Pictures in the entries below are to be left out; otherwise, reproduce exactly the lines from the first through the line containing "Rendered at 2134 by 1600 pixels.".

————

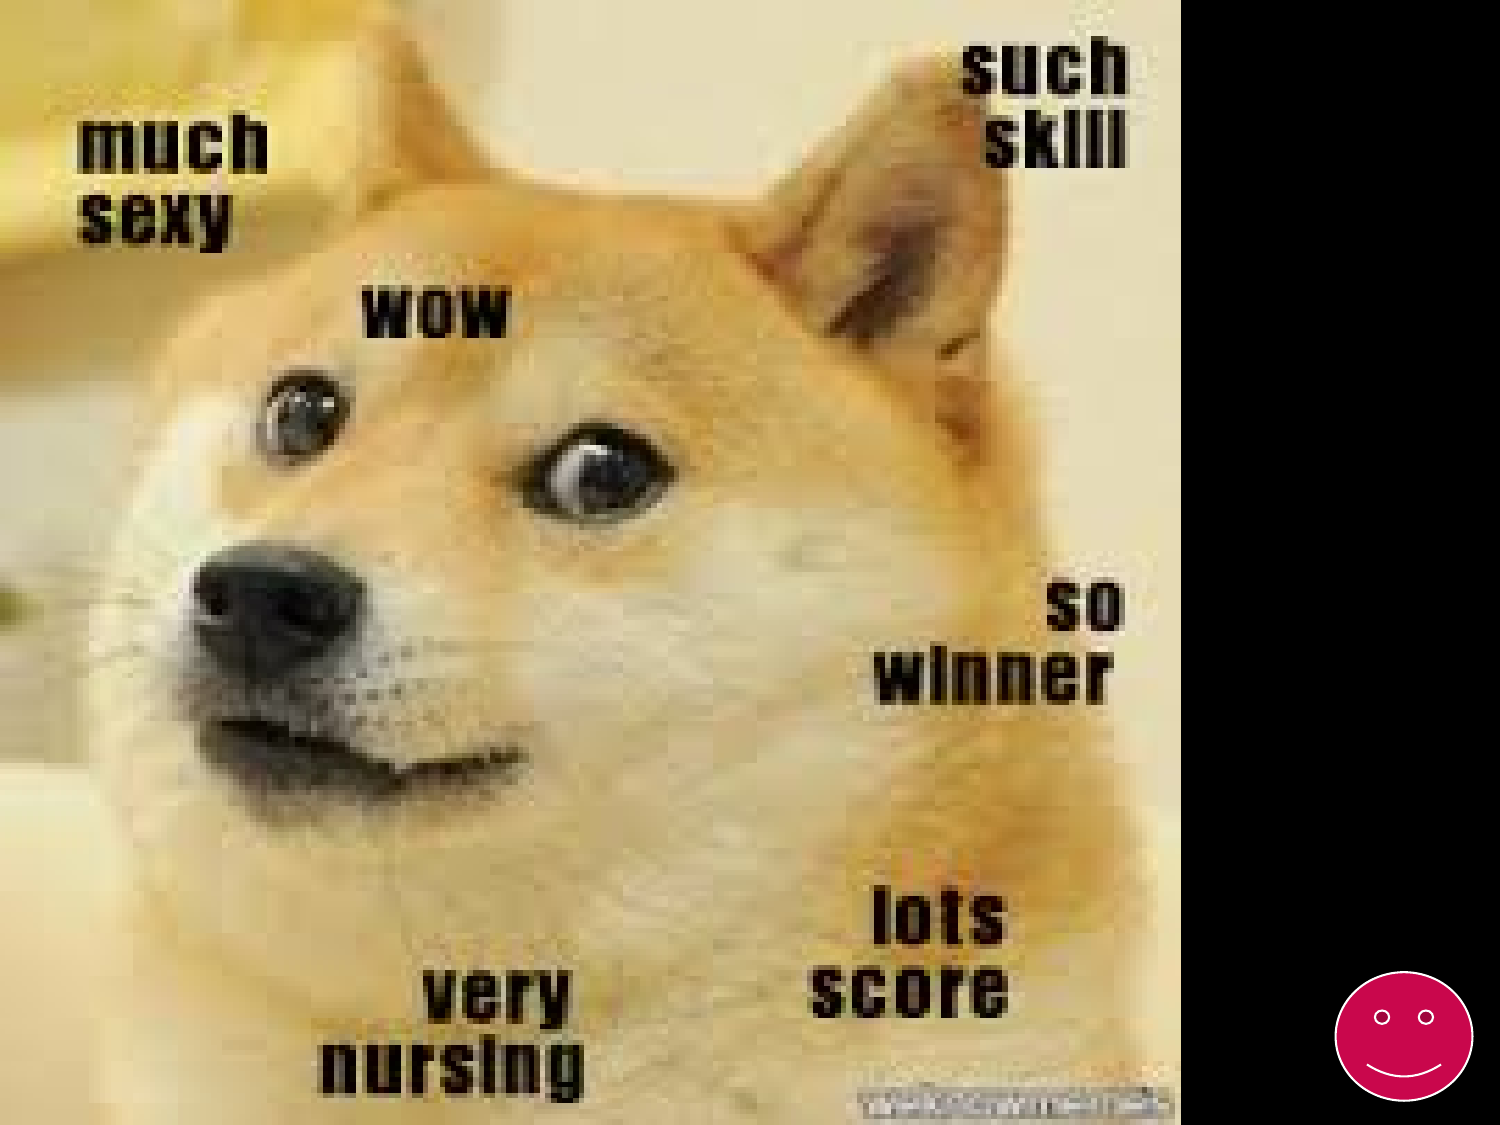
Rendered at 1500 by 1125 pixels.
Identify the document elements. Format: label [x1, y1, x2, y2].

text_box [1334, 971, 1474, 1102]
picture [0, 0, 1181, 1125]
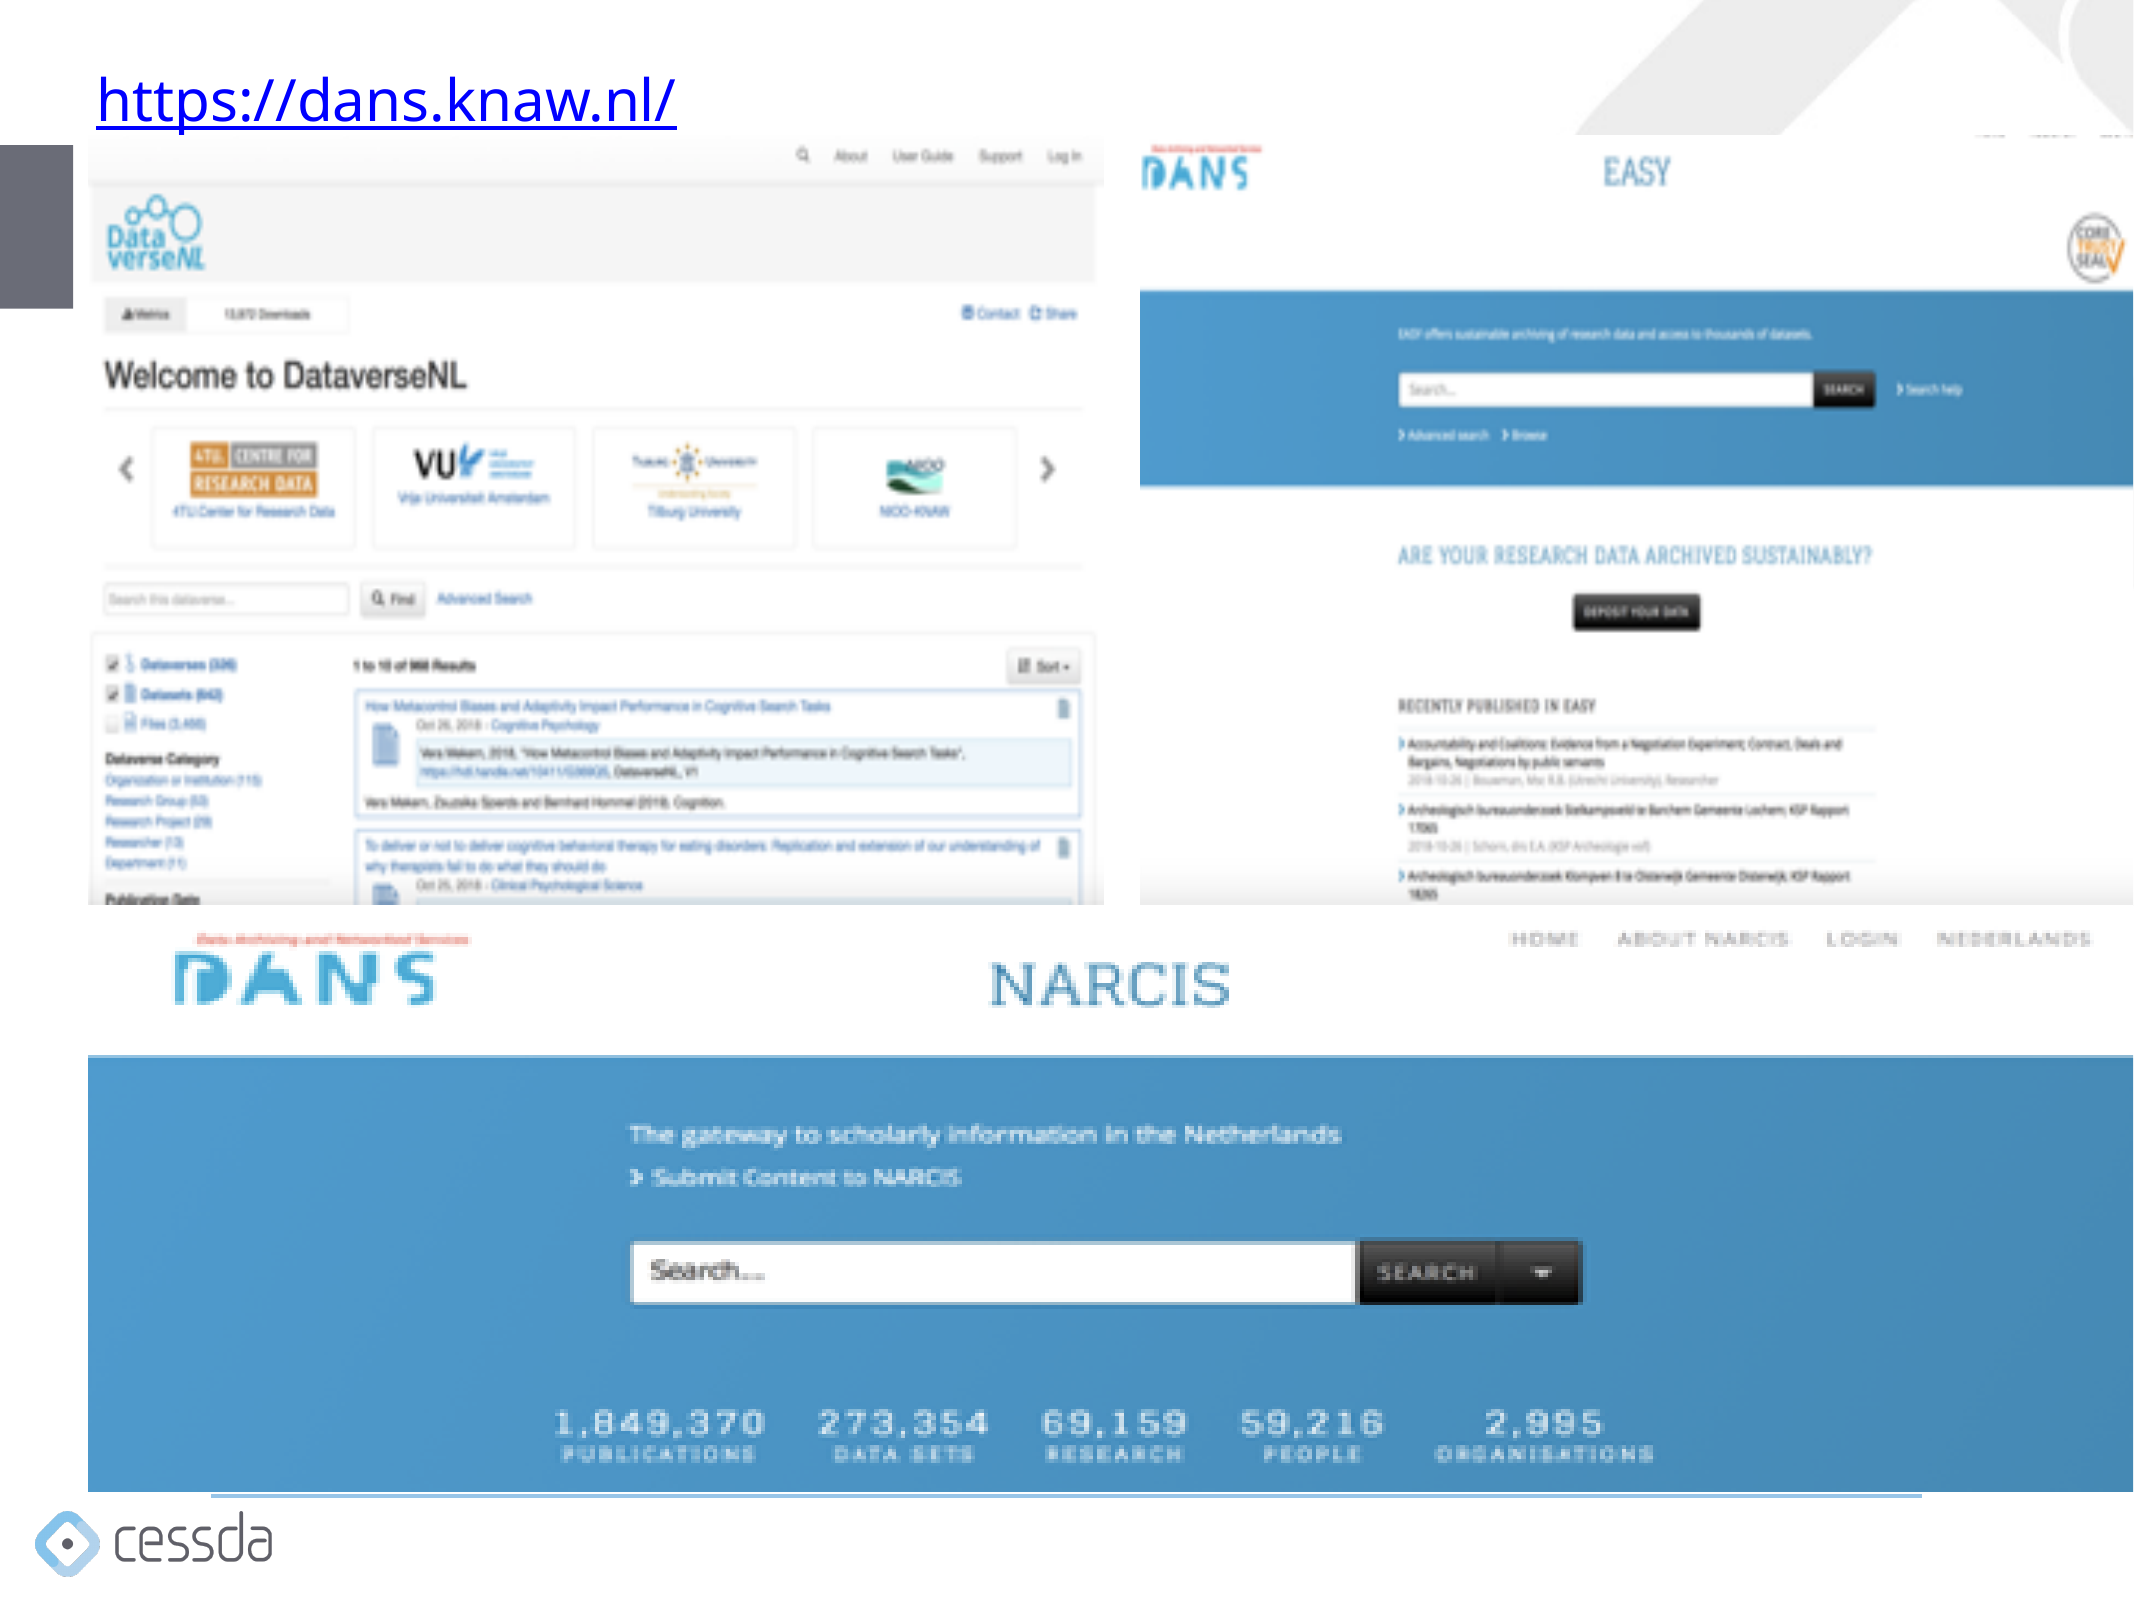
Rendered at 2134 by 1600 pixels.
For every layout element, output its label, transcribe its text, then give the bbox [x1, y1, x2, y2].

picture [0, 0, 2134, 1600]
title https://dans.knaw.nl/ [87, 16, 1900, 181]
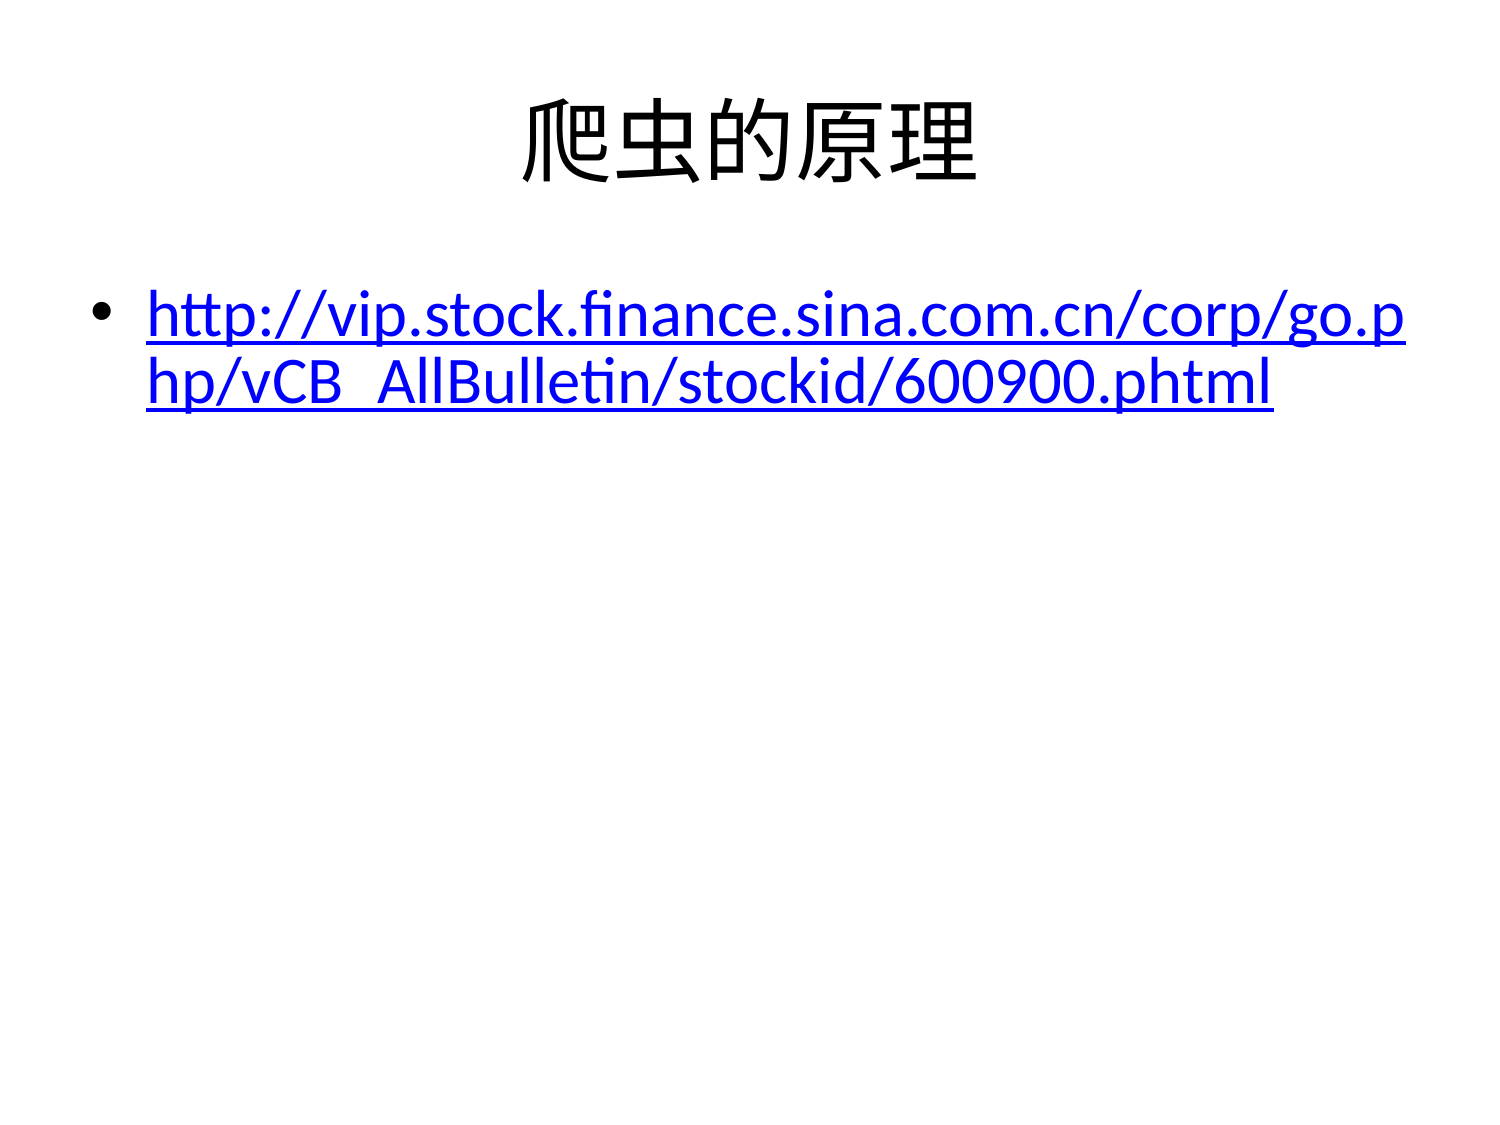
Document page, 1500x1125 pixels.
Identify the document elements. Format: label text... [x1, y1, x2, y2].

title 爬虫的原理 [75, 45, 1425, 233]
list http://vip.stock.finance.sina.com.cn/corp/go.php/vCB_AllBulletin/stockid/600900.phtml [75, 262, 1425, 1005]
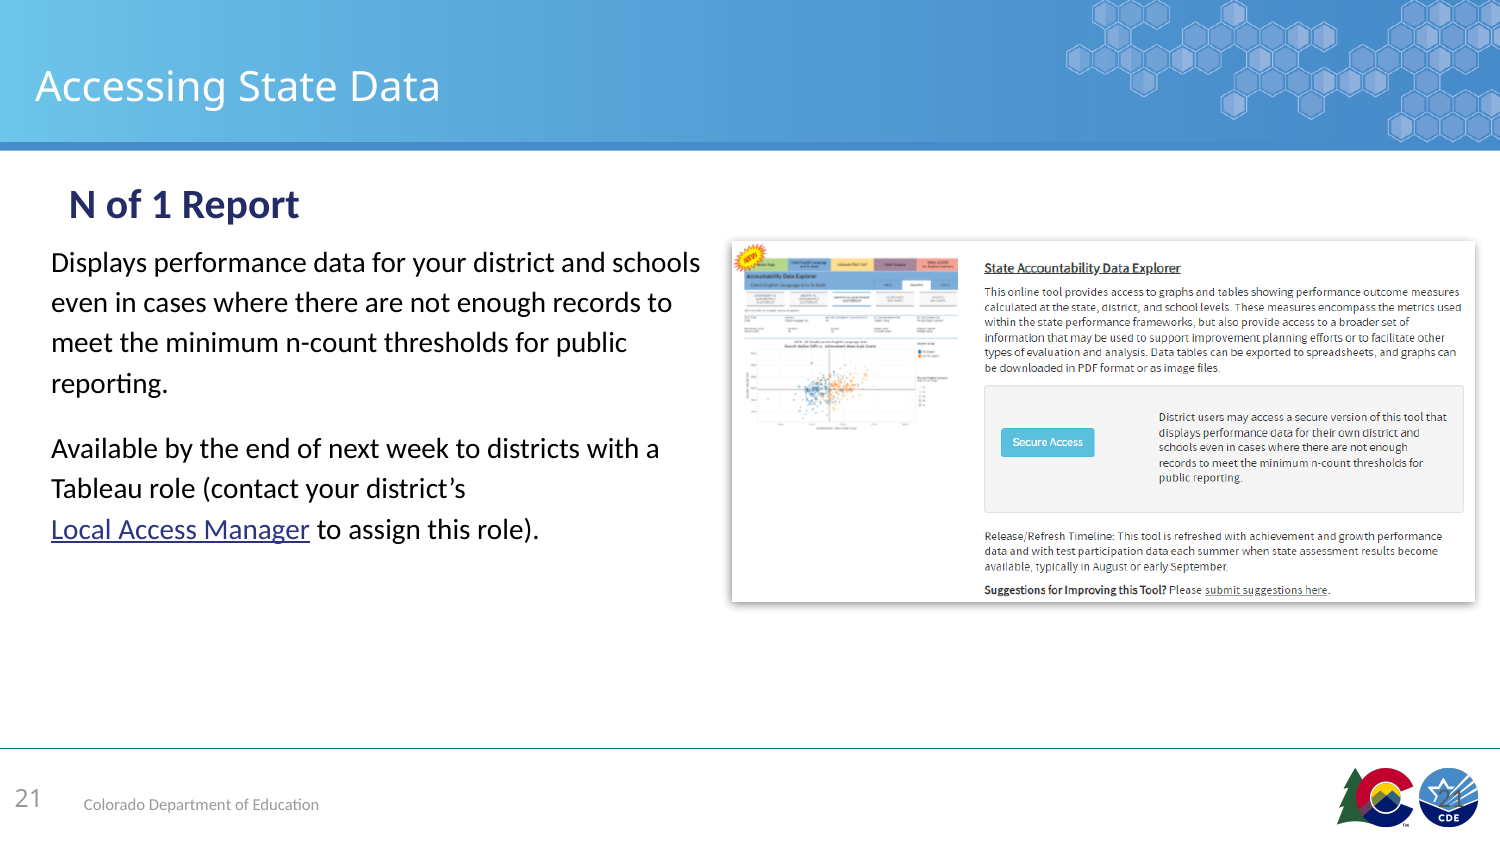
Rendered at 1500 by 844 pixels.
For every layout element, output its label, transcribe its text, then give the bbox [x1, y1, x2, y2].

picture [1336, 767, 1389, 828]
slide_number 21 [1389, 764, 1480, 830]
slide_number 21 [14, 767, 105, 832]
title N of 1 Report [54, 171, 708, 233]
title Accessing State Data [34, 37, 1433, 132]
list Displays performance data for your district and schools even in cases where there are not enough records to meet the minimum n-count thresholds for public reporting. Available by the end of next week to districts with a Tableau role (contact your district’s Local Access Manager to assign this role). [51, 237, 708, 711]
picture [0, 0, 1500, 151]
picture [732, 241, 1476, 603]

————

### RESPONSE TO THE EXERCISE
Rendered at 1500 by 1125 pixels.
Identify the document elements. Format: label [x1, y1, x2, y2].

text_box [1334, 971, 1474, 1102]
picture [0, 0, 1181, 1125]
Rendered at 2134 by 1600 pixels.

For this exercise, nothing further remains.